Infrastructure reform could support Africa amid Chinese slowdown

Global competitiveness, among other things, should be boosted through infrastructure provision and exports to different global destinations, according to FNB economist Alex Smith.

He was speaking about the ‘macroeconomic outlook for sub-Saharan Africa and South Africa’ during the AGM and networking event of Southern Africa Shippers Transport and Logistics Council (SASTALC) held at the FNB Fairland complex in Johannesburg recently.

Smith said 50% of the country’s exports were commodities, hence “more proficient logistics” were needed to drive global competitiveness. Because weak commodity prices “look like they are here to say”, structural reform should be used as a key policy tool in “exporting to different countries across the world”, he said.

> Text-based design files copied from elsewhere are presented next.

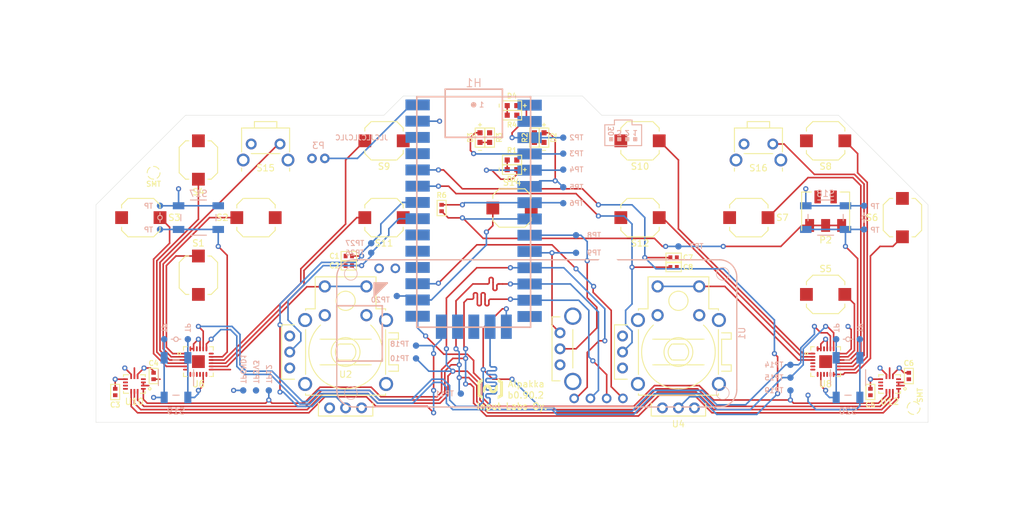
<source format=kicad_pcb>
(kicad_pcb
	(version 20240108)
	(generator "pcbnew")
	(generator_version "8.0")
	(general
		(thickness 1.6)
		(legacy_teardrops no)
	)
	(paper "User" 200 150.012)
	(title_block
		(title "Alpakka")
		(company "Input Labs Oy.")
	)
	(layers
		(0 "F.Cu" signal)
		(31 "B.Cu" signal)
		(32 "B.Adhes" user "B.Adhesive")
		(33 "F.Adhes" user "F.Adhesive")
		(34 "B.Paste" user)
		(35 "F.Paste" user)
		(36 "B.SilkS" user "B.Silkscreen")
		(37 "F.SilkS" user "F.Silkscreen")
		(38 "B.Mask" user)
		(39 "F.Mask" user)
		(40 "Dwgs.User" user "User.Drawings")
		(41 "Cmts.User" user "User.Comments")
		(42 "Eco1.User" user "User.Eco1")
		(43 "Eco2.User" user "User.Eco2")
		(44 "Edge.Cuts" user)
		(45 "Margin" user)
		(46 "B.CrtYd" user "B.Courtyard")
		(47 "F.CrtYd" user "F.Courtyard")
		(48 "B.Fab" user)
		(49 "F.Fab" user)
	)
	(setup
		(stackup
			(layer "F.SilkS"
				(type "Top Silk Screen")
			)
			(layer "F.Paste"
				(type "Top Solder Paste")
			)
			(layer "F.Mask"
				(type "Top Solder Mask")
				(thickness 0.01)
			)
			(layer "F.Cu"
				(type "copper")
				(thickness 0.035)
			)
			(layer "dielectric 1"
				(type "core")
				(thickness 1.51)
				(material "FR4")
				(epsilon_r 4.5)
				(loss_tangent 0.02)
			)
			(layer "B.Cu"
				(type "copper")
				(thickness 0.035)
			)
			(layer "B.Mask"
				(type "Bottom Solder Mask")
				(thickness 0.01)
			)
			(layer "B.Paste"
				(type "Bottom Solder Paste")
			)
			(layer "B.SilkS"
				(type "Bottom Silk Screen")
			)
			(copper_finish "None")
			(dielectric_constraints no)
		)
		(pad_to_mask_clearance 0)
		(allow_soldermask_bridges_in_footprints no)
		(pcbplotparams
			(layerselection 0x00010fc_ffffffff)
			(plot_on_all_layers_selection 0x0000000_00000000)
			(disableapertmacros no)
			(usegerberextensions yes)
			(usegerberattributes no)
			(usegerberadvancedattributes no)
			(creategerberjobfile no)
			(dashed_line_dash_ratio 12.000000)
			(dashed_line_gap_ratio 3.000000)
			(svgprecision 6)
			(plotframeref no)
			(viasonmask no)
			(mode 1)
			(useauxorigin no)
			(hpglpennumber 1)
			(hpglpenspeed 20)
			(hpglpendiameter 15.000000)
			(pdf_front_fp_property_popups yes)
			(pdf_back_fp_property_popups yes)
			(dxfpolygonmode yes)
			(dxfimperialunits yes)
			(dxfusepcbnewfont yes)
			(psnegative no)
			(psa4output no)
			(plotreference yes)
			(plotvalue no)
			(plotfptext yes)
			(plotinvisibletext no)
			(sketchpadsonfab no)
			(subtractmaskfromsilk yes)
			(outputformat 1)
			(mirror no)
			(drillshape 0)
			(scaleselection 1)
			(outputdirectory "dist/")
		)
	)
	(net 0 "")
	(net 1 "GP20")
	(net 2 "GND")
	(net 3 "ADC0")
	(net 4 "ADC1")
	(net 5 "SPI_RX")
	(net 6 "SPI_CK")
	(net 7 "SPI_TX")
	(net 8 "Net-(D1-K)")
	(net 9 "GP2")
	(net 10 "GP3")
	(net 11 "GP4")
	(net 12 "GP5")
	(net 13 "GP8")
	(net 14 "GP9")
	(net 15 "GP7")
	(net 16 "GP6")
	(net 17 "A0")
	(net 18 "A1")
	(net 19 "A4")
	(net 20 "A3")
	(net 21 "B15")
	(net 22 "B10")
	(net 23 "B13")
	(net 24 "B11")
	(net 25 "A14")
	(net 26 "B0")
	(net 27 "A13")
	(net 28 "B1")
	(net 29 "A2")
	(net 30 "B12")
	(net 31 "A15")
	(net 32 "B14")
	(net 33 "A9")
	(net 34 "B7")
	(net 35 "I2C_SDA")
	(net 36 "I2C_SCL")
	(net 37 "A12")
	(net 38 "unconnected-(U8-P5-Pad6)")
	(net 39 "unconnected-(U8-P4-Pad5)")
	(net 40 "B2")
	(net 41 "unconnected-(U8-P3-Pad4)")
	(net 42 "unconnected-(U8-P6-Pad7)")
	(net 43 "unconnected-(U6-P5-Pad6)")
	(net 44 "unconnected-(U6-P6-Pad7)")
	(net 45 "unconnected-(U6-P7-Pad8)")
	(net 46 "unconnected-(U6-P8-Pad10)")
	(net 47 "Net-(D2-K)")
	(net 48 "Net-(D3-K)")
	(net 49 "Net-(D4-K)")
	(net 50 "CS1")
	(net 51 "CS0")
	(net 52 "unconnected-(U6-INT-Pad22)")
	(net 53 "unconnected-(U8-INT-Pad22)")
	(net 54 "unconnected-(U8-P8-Pad10)")
	(net 55 "unconnected-(U10-INT1-Pad4)")
	(net 56 "unconnected-(U10-INT2-Pad9)")
	(net 57 "unconnected-(U10-NC-Pad10)")
	(net 58 "unconnected-(U10-NC-Pad11)")
	(net 59 "unconnected-(U12-INT1-Pad4)")
	(net 60 "unconnected-(U12-INT2-Pad9)")
	(net 61 "unconnected-(U12-NC-Pad10)")
	(net 62 "unconnected-(U12-NC-Pad11)")
	(net 63 "VCC")
	(net 64 "unconnected-(U8-P9-Pad11)")
	(net 65 "/A10")
	(net 66 "5V")
	(net 67 "ADC2")
	(net 68 "ADC3")
	(net 69 "unconnected-(H1-GP0-Pad0)")
	(net 70 "unconnected-(H1-GP16-Pad16)")
	(net 71 "unconnected-(H1-GP25-Pad24)")
	(net 72 "unconnected-(H1-GP1-Pad1)")
	(net 73 "unconnected-(H1-GP23-Pad23)")
	(net 74 "unconnected-(H1-GP22-Pad22)")
	(net 75 "CS2")
	(net 76 "unconnected-(H1-RST-Pad30)")
	(net 77 "unconnected-(H1-GP13-Pad13)")
	(net 78 "unconnected-(H1-GP17-Pad17)")
	(footprint "ILO_fp:Alpsalpine_SKPM" (layer "F.Cu") (at 149 42))
	(footprint "ILO_fp:NPTH_4mm" (layer "F.Cu") (at 159 62))
	(footprint "ILO_fp:Alpsalpine_SKPM" (layer "F.Cu") (at 60 54 180))
	(footprint "ILO_fp:0402" (layer "F.Cu") (at 89 52.5 -90))
	(footprint "ILO_fp:Alpsalpine_SKPM" (layer "F.Cu") (at 42 54))
	(footprint "ILO_fp:Alpsalpine_SKPM" (layer "F.Cu") (at 80 42 180))
	(footprint "ILO_fp:Alpsalpine_SKPM" (layer "F.Cu") (at 80 54 180))
	(footprint "ILO_fp:Alpsalpine_SKPM" (layer "F.Cu") (at 120 42))
	(footprint "ILO_fp:NPTH_4mm" (layer "F.Cu") (at 41 62))
	(footprint "ILO_fp:NPTH_4mm" (layer "F.Cu") (at 62 62))
	(footprint "ILO_fp:NPTH_4mm" (layer "F.Cu") (at 115 62))
	(footprint "ILO_fp:NPTH_4mm" (layer "F.Cu") (at 138 62))
	(footprint "ILO_fp:Alpsalpine_SKPM" (layer "F.Cu") (at 149 66))
	(footprint "ILO_fp:Alpsalpine_SKPM" (layer "F.Cu") (at 161 54 -90))
	(footprint "ILO_fp:Alpsalpine_SKPM" (layer "F.Cu") (at 137 54))
	(footprint "ILO_fp:Alpsalpine_SKPM" (layer "F.Cu") (at 51 63 90))
	(footprint "ILO_fp:Alpsalpine_SKPM" (layer "F.Cu") (at 51 45 -90))
	(footprint "ILO_fp:NPTH_2mm" (layer "F.Cu") (at 62 49))
	(footprint "ILO_fp:NPTH_2mm" (layer "F.Cu") (at 62 75))
	(footprint "ILO_fp:NPTH_2mm" (layer "F.Cu") (at 115 49))
	(footprint "ILO_fp:NPTH_2mm" (layer "F.Cu") (at 138 49))
	(footprint "ILO_fp:NPTH_2mm" (layer "F.Cu") (at 159 75))
	(footprint "ILO_fp:NPTH_2mm" (layer "F.Cu") (at 138 75))
	(footprint "ILO_fp:Alpsalpine_SKPM" (layer "F.Cu") (at 100 52.5 180))
	(footprint "ILO_fp:0402" (layer "F.Cu") (at 74.5 60))
	(footprint "ILO_fp:HRO_BC-25-3P" (layer "F.Cu") (at 149 53 -90))
	(footprint "ILO_fp:0603_d" (layer "F.Cu") (at 95 41.5 90))
	(footprint "ILO_fp:0603_d" (layer "F.Cu") (at 100 36.5))
	(footprint "ILO_fp:0603_d" (layer "F.Cu") (at 105 41.5 90))
	(footprint "ILO_fp:Alpsalpine_RKJXV122400R" (layer "F.Cu") (at 74 75 180))
	(footprint "ILO_fp:NPTH_2mm" (layer "F.Cu") (at 41 75))
	(footprint "ILO_fp:Alpsalpine_SKPM" (layer "F.Cu") (at 120 54))
	(footprint "ILO_fp:Alpsalpine_SKHHL" (layer "F.Cu") (at 61.5 42.5 180))
	(footprint "ILO_fp:0402" (layer "F.Cu") (at 74.5 61.5))
	(footprint "ILO_fp:LGA14" (layer "F.Cu") (at 159 80 180))
	(footprint "ILO_fp:0402" (layer "F.Cu") (at 162 78.75 90))
	(footprint "ILO_fp:0402" (layer "F.Cu") (at 156 81.25 90))
	(footprint "ILO_fp:Alpsalpine_SKHHL" (layer "F.Cu") (at 138.5 42.5 180))
	(footprint "ILO_fp:0603" (layer "F.Cu") (at 100 45 180))
	(footprint "ILO_fp:0603" (layer "F.Cu") (at 103.5 41.5 -90))
	(footprint "ILO_fp:0603" (layer "F.Cu") (at 96.5 41.5 -90))
	(footprint "ILO_fp:0603" (layer "F.Cu") (at 100 38 180))
	(footprint "ILO_fp:0603_d" (layer "F.Cu") (at 100 46.5))
	(footprint "ILO_fp:0402" (layer "F.Cu") (at 38 81.25 90))
	(footprint "ILO_fp:0402" (layer "F.Cu") (at 44 78.75 90))
	(footprint "ILO_fp:QFN24" (layer "F.Cu") (at 149 76.5))
	(footprint "ILO_fp:QFN24"
		(layer "F.Cu")
		(uuid "61357596-4d4e-4b3b-93c9-e7e0bbffc949")
		(at 51 76.5)
		(property "Reference" "U6"
			(at 0 3.5 0)
			(layer "F.SilkS")
			(uuid "8ee665f3-78f0-43f9-b732-553f29f5f0c7")
			(effects
				(font
					(size 1 1)
					(thickness 0.16)
				)
			)
		)
		(property "Value" "NXP_PCAL6416A"
			(at 0 -6.9 0)
			(layer "F.Fab")
			(hide yes)
			(uuid "98184b2b-5090-4acc-87c3-1d1b48b727b7")
			(effects
				(font
					(size 1 1)
					(thickness 0.15)
				)
			)
		)
		(property "Footprint" "ILO_fp:QFN24"
			(at 0 0 0)
			(unlocked yes)
			(layer "F.Fab")
			(hide yes)
			(uuid "669a6847-73c6-4c09-94eb-faceafffe738")
			(effects
				(font
					(size 1.27 1.27)
					(thickness 0.15)
				)
			)
		)
		(property "Datasheet" ""
			(at 0 0 0)
			(unlocked yes)
			(layer "F.Fab")
			(hide yes)
			(uuid "9d94eccf-3561-442d-b7c0-d17ecd19c274")
			(effects
				(font
					(size 1.27 1.27)
					(thickness 0.15)
				)
			)
		)
		(property "Description" ""
			(at 0 0 0)
			(unlocked yes)
			(layer "F.Fab")
			(hide yes)
			(uuid "66263bcb-bec1-401d-895c-5e14ddeb587b")
			(effects
				(font
					(size 1.27 1.27)
					(thickness 0.15)
				)
			)
		)
		(property "Export" "yes"
			(at -0.25 0 90)
			(layer "F.Fab")
			(hide yes)
			(uuid "82b572b9-55d7-4295-a7e6-6da74be237a3")
			(effects
				(font
					(size 1 1)
					(thickness 0.15)
				)
			)
		)
		(property "Group" "IO"
			(at -0.25 0 90)
			(layer "F.Fab")
			(hide yes)
			(uuid "cac33de3-ad37-4f5b-b205-a321357305fc")
			(effects
				(font
					(size 1 1)
					(thickness 0.15)
				)
			)
		)
		(property "LCSC" "C2652287"
			(at -0.25 0 90)
			(layer "F.Fab")
			(hide yes)
			(uuid "0d32dab3-b059-4412-9198-c0c4c5faaa19")
			(effects
				(font
					(size 1 1)
					(thickness 0.15)
				)
			)
		)
		(property "Mount" "SMD"
			(at -0.25 0 90)
			(layer "F.Fab")
			(hide yes)
			(uuid "fae3b271-00a8-45eb-8d8e-4d92e73345f0")
			(effects
				(font
					(size 1 1)
					(thickness 0.15)
				)
			)
		)
		(path "/0d916585-3a8c-46be-952c-5f9b6905d8e6")
		(sheetname "根目录")
		(sheetfile "alpakka.kicad_sch")
		(attr smd)
		(fp_line
			(start -2.325 -2.325)
			(end -2.325 -1.775)
			(stroke
				(width 0.16)
				(type solid)
			)
			(layer "F.SilkS")
			(uuid "f6aea973-23df-4fdf-8871-c56ca29ad263")
		)
		(fp_line
			(start -2.325 -2.325)
			(end -1.775 -2.325)
			(stroke
				(width 0.16)
				(type solid)
			)
			(layer "F.SilkS")
			(uuid "b0fa3363-0715-4046-96c0-70c1cb4257c7")
		)
		(fp_line
			(start -2.325 2.325)
			(end -2.325 1.775)
			(stroke
				(width 0.16)
				(type solid)
			)
			(layer "F.SilkS")
			(uuid "72af8fd9-043d-421b-9dbb-57c62180a063")
		)
		(fp_line
			(start -2.325 2.325)
			(end -1.775 2.325)
			(stroke
				(width 0.16)
				(type solid)
			)
			(layer "F.SilkS")
			(uuid "2724e1d8-879c-46b5-9ab4-9040936bc21f")
		)
		(fp_line
			(start 2.325 -2.325)
			(end 1.775 -2.325)
			(stroke
				(width 0.16)
				(type solid)
			)
			(layer "F.SilkS")
			(uuid "65b8cccc-3c91-4c40-9473-d6ad6a670230")
		)
		(fp_line
			(start 2.325 -2.325)
			(end 2.325 -1.775)
			(stroke
				(width 0.16)
				(type solid)
			)
			(layer "F.SilkS")
			(uuid "56158c37-97d1-4a4f-aa48-678877a9dd3d")
		)
		(fp_line
			(start 2.325 2.325)
			(end 1.775 2.325)
			(stroke
				(width 0.16)
				(type solid)
			)
			(layer "F.SilkS")
			(uuid "0b7631b3-d85c-45c1-aa7f-ab8b776c2d70")
		)
		(fp_line
			(start 2.325 2.325)
			(end 2.325 1.775)
			(stroke
				(width 0.16)
				(type solid)
			)
			(layer "F.SilkS")
			(uuid "344ff8a4-5954-4c9e-80b0-3020e0439cbb")
		)
		(fp_circle
			(center -3 -1.25)
			(end -3 -1.45)
			(stroke
				(width 0.16)
				(type solid)
			)
			(fill none)
			(layer "F.SilkS")
			(uuid "fc83e32b-cf3c-47b6-9b44-392cf8c15768")
		)
		(pad "" smd rect
			(at 0 0 270)
			(size 2 2)
			(layers "F.Cu" "F.Paste" "F.Mask")
			(clearance 0.127)
			(zone_connect 2)
			(uuid "a0f1803e-ed00-4801-97a5-2cc584ffe449")
		)
		(pad "1" smd oval
			(at -2 -1.25 270)
			(size 0.28 0.8)
			(layers "F.Cu" "F.Paste" "F.Mask")
			(net 17 "A0")
			(pinfunction "P0")
			(pintype "input")
			(clearance 0.127)
			(zone_connect 2)
			(uuid "669a7c88-1837-4f2c-8b87-59f266e5bc8f")
		)
		(pad "2" smd oval
			(at -2 -0.75 270)
			(size 0.28 0.8)
			(layers "F.Cu" "F.Paste" "F.Mask")
			(net 18 "A1")
			(pinfunction "P1")
			(pintype "input")
			(clearance 0.127)
			(zone_connect 2)
			(uuid "8dcdab33-589a-456f-8290-471827bc32da")
		)
		(pad "3" smd oval
			(at -2 -0.25 270)
			(size 0.28 0.8)
			(layers "F.Cu" "F.Paste" "F.Mask")
			(net 29 "A2")
			(pinfunction "P2")
			(pintype "input")
			(clearance 0.127)
			(zone_connect 2)
			(uuid "bfae1359-afa5-48f2-8a5c-aa1a7792eedc")
		)
		(pad "4" smd oval
			(at -2 0.25 270)
			(size 0.28 0.8)
			(layers "F.Cu" "F.Paste" "F.Mask")
			(net 20 "A3")
			(pinfunction "P3")
			(pintype "input")
			(clearance 0.127)
			(zone_connect 2)
			(uuid "44bbdbe2-84fb-48c9-8140-a8a93daf1fc0")
		)
		(pad "5" smd oval
			(at -2 0.75 270)
			(size 0.28 0.8)
			(layers "F.Cu" "F.Paste" "F.Mask")
			(net 19 "A4")
			(pinfunction "P4")
			(pintype "input")
			(clearance 0.127)
			(zone_connect 2)
			(uuid "84644832-2327-4dc1-a99d-4eb0e7b7c5aa")
		)
		(pad "6" smd oval
			(at -2 1.25 270)
			(size 0.28 0.8)
			(layers "F.Cu" "F.Paste" "F.Mask")
			(net 43 "unconnected-(U6-P5-Pad6)")
			(pinfunction "P5")
			(pintype "input+no_connect")
			(clearance 0.127)
			(zone_connect 2)
			(uuid "7b925c59-fbb1-4b6d-a5c1-0f30ddea5381")
		)
		(pad "7" smd oval
			(at -1.25 2)
			(size 0.28 0.8)
			(layers "F.Cu" "F.Paste" "F.Mask")
			(net 44 "unconnected-(U6-P6-Pad7)")
			(pinfunction "P6")
			(pintype "input+no_connect")
			(clearance 0.127)
			(zone_connect 2)
			(uuid "81ccf568-b00e-43ec-95bd-3c74e80db8d9")
		)
		(pad "8" smd oval
			(at -0.75 2)
			(size 0.28 0.8)
			(layers "F.Cu" "F.Paste" "F.Mask")
			(net 45 "unconnected-(U6-P7-Pad8)")
			(pinfunction "P7")
			(pintype "input+no_connect")
			(clearance 0.127)
			(zone_connect 2)
			(uuid "dcac173f-bcb2-47a3-a967-bf586d0b1f59")
		)
		(pad "9" smd oval
			(at -0.25 2)
			(size 0.28 0.8)
			(layers "F.Cu" "F.Paste" "F.Mask")
			(net 2 "GND")
			(pinfunction "VSS")
			(pintype "input")
			(clearance 0.127)
			(zone_connect 2)
			(uuid "2a108190-0e65-4b46-9d09-e30936ed139c")
		)
		(pad "10" smd oval
			(at 0.25 2)
			(size 0.28 0.8)
			(layers "F.Cu" "F.Paste" "F.Mask")
			(net 46 "unconnected-(U6-P8-Pad10)")
			(pinfunction "P8")
			(pintype "input+no_connect")
			(clearance 0.127)
			(zone_connect 2)
			(uuid "bdd902a5-1aea-4164-8983-b026ac12c317")
		)
		(pad "11" smd oval
			(at 0.75 2)
			(size 0.28 0.8)
			(layers "F.Cu" "F.Paste" "F.Mask")
			(net 33 "A9")
			(pinfunction "P9")
			(pintype "input")
			(clearance 0.127)
			(zone_connect 2)
			(uuid "78d9ccac-76b1-4873-aa47-1a02cf571653")
		)
		(pad "12" smd oval
			(at 1.25 2)
			(size 0.28 0.8)
			(layers "F.Cu" "F.Paste" "F.Mask")
			(net 65 "/A10")
			(pinfunction "P10")
			(pintype "input+no_connect")
			(clearance 0.127)
			(zone_connect 2)
			(uuid "a1b5cf2c-2ecb-42ba-b739-c6e7c9563f49")
		)
		(pad "13" smd oval
			(at 2 1.25 270)
			(size 0.28 0.8)
			(layers "F.Cu" "F.Paste" "F.Mask")
			(net 2 "GND")
			(pinfunction "P11")
			(pintype "input")
			(clearance 0.127)
			(zone_connect 2)
			(uuid "82ff1ec4-8a99-45a3-a1e6-555375ae5cee")
		)
		(pad "14" smd oval
			(at 2 0.75 270)
			(size 0.28 0.8)
			(layers "F.Cu" "F.Paste" "F.Mask")
			(net 37 "A12")
			(pinfunction "P12")
			(pintype "input")
			(clearance 0.127)
			(zone_connect 2)
			(uuid "b0404e11-f076-49e2-a826-d7e75203c372")
		)
		(pad "15" smd oval
			(at 2 0.25 270)
			(size 0.28 0.8)
			(layers "F.Cu" "F.Paste" "F.Mask")
			(net 27 "A13")
			(pinfunction "P13")
			(pintype "input")
			(clearance 0.127)
			(zone_connect 2)
			(uuid "ec7efca7-9702-483b-bc34-8b0b6fa16b28")
		)
		(pad "16" smd oval
			(at 2 -0.25 270)
			(size 0.28 0.8)
			(layers "F.Cu" "F.Paste" "F.Mask")
			(net 25 "A14")
			(pinfunction "P14")
			(pintype "input")
			(clearance 0.127)
			(zone_connect 2)
			(uuid "e6726ba3-1a9f-4bb7-bcfe-98fe218ffeec")
		)
		(pad "17" smd oval
			(at 2 -0.75 270)
			(size 0.28 0.8)
			(layers "F.Cu" "F.Paste" "F.Mask")
			(net 31 "A15")
			(pinfunction "P15")
			(pintype "input")
			(clearance 0.127)
			(zone_connect 2)
			(uuid "e6857899-7df2-4b65-b134-24db03d5be3c")
		)
		(pad "18" smd oval
			(at 2 -1.25 270)
			(size 0.28 0.8)
			(layers "F.Cu" "F.Paste" "F.Mask")
			(net 2 "GND")
			(pinfunction "ADDR")
			(pintype "input")
			(clearance 0.127)
			(zone_connect 2)
			(uuid "b80f05f6-6648-49be-b8f3-1348e708c81f")
		)
		(pad "19" smd oval
			(at 1.25 -2)
			(size 0.28 0.8)
			(layers "F.Cu" "F.Paste" "F.Mask")
			(net 36 "I2C_SCL")
			(pinfunction "SCL")
			(pintype "input")
			(clearance 0.127)
			(zone_connect 2)
			(uuid "59c3d4a3-3273-4e38-9d31-871177d5caf9")
		)
		(pad "20" smd oval
			(at 0.75 -2)
			(size 0.28 0.8)
			(layers "F.Cu" "F.Paste" "F.Mask")
			(net 35 "I2C_SDA")
			(pinfunction "SDA")
			(pintype "input")
			(clearance 0.127)
			(zone_connect 2)
			(uuid "b093b3cd-bcb9-4292-9a41-1b94d88c6cb4")
		)
		(pad "21" smd oval
			(at 0.25 -2)
			(size 0.28 0.8)
			(layers "F.Cu" "F.Paste" "F.Mask")
			(net 63 "VCC")
			(pinfunction "VDD")
			(pintype "input")
			(clearance 0.127)
			(zone_connect 2)
			(uuid "6fb6bcf0-7458-4c4a-8c77-7d408d9f5bdd")
		)
		(pad "22" smd oval
			(at -0.25 -2)
			(size 0.28 0.8)
			(layers "F.Cu" "F.Paste" "F.Mask")
			(net 52 "unconnected-(U6-INT-Pad22)")
			(pinfunction "INT")
			(pintype "input+no_connect")
			(clearance 0.127)
			(zone_connect 2)
			(uuid "6aef8c3d-4714-4db1-bea5-01f9afe1de80")
		)
		(pad "23" smd oval
			(at -0.75 -2)
			(size 0.28 0.8)
			(layers "F.Cu" "F.Paste" "F.Mask")
			(net 63 "VCC")
			(pinfunction "VDDBUS")
			(pintype "input")
			(clearance 0.127)
			(zone_connect 2)
			(uuid "eed6e2ab-de8a-42c0-9793-5cc8206b5df4")
		)
		(pad "24" smd oval
			(at -1.25 -2)
			(size 0.28 0.8)
			(layers "F.Cu" "F.Paste" "F.Mask")
			(net 63 "VCC")
			(pinfunction "RESET")
			(pintype "input")
			(clearance 0.127)
			(zone_connect 2)
			(uuid "d0a1240e-9600-4b8e-87d6-a9aa71e5a339")
		)
		(zone
			(net 0)
			(net_name "")
			(layer "F.Cu")
			(uuid "b2990ab1-4ead-4df1-8e60-eb6bdef69e51")
			(hatch edge 0.5)
			(connect_pads
				(clearance 0)
			)
			(min_thickness 0.25)
			(filled_areas_thickness no)
			(keepout
				(tracks allowed)
				(vias allowed)
				(pads allowed)
				(copperpour not_allowed)
				(footprints all
... [307522 chars truncated]
</source>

Lebo Letsoalo, vice-chairperson of SASTALC, said unlike in the past there were now some synergies between the industry and government which were critical within the value chain they operated in. Gauteng MEC for Transport Ismail Vadi said SASTALC was a wonderful initiative. SA, he added, had to maintain its competitive edge and remain the gateway to Africa.

Cameroon Shippers Council deputy chief of operations Cham Etienne Bama said SASTALC was a “victory for Africa” in its quest to make the continent’s shippers’ councils to speak with one voice. Walvis Bay Corridor Group chief executive Johnny Smit said Namibia’s government had taken a decision to make SA “a logistics hub in southern Africa”.

Maputo Corridor Logistics Initiative chief executive, Barbara Mommen, did not attend the event and her vote of affirmation was read by SASTALC chief executive Brenda Horne Ferreira.

It read in part: “We look forward to working with you all to maximize the opportunities which this region has [in order] to trade competitively in the world.”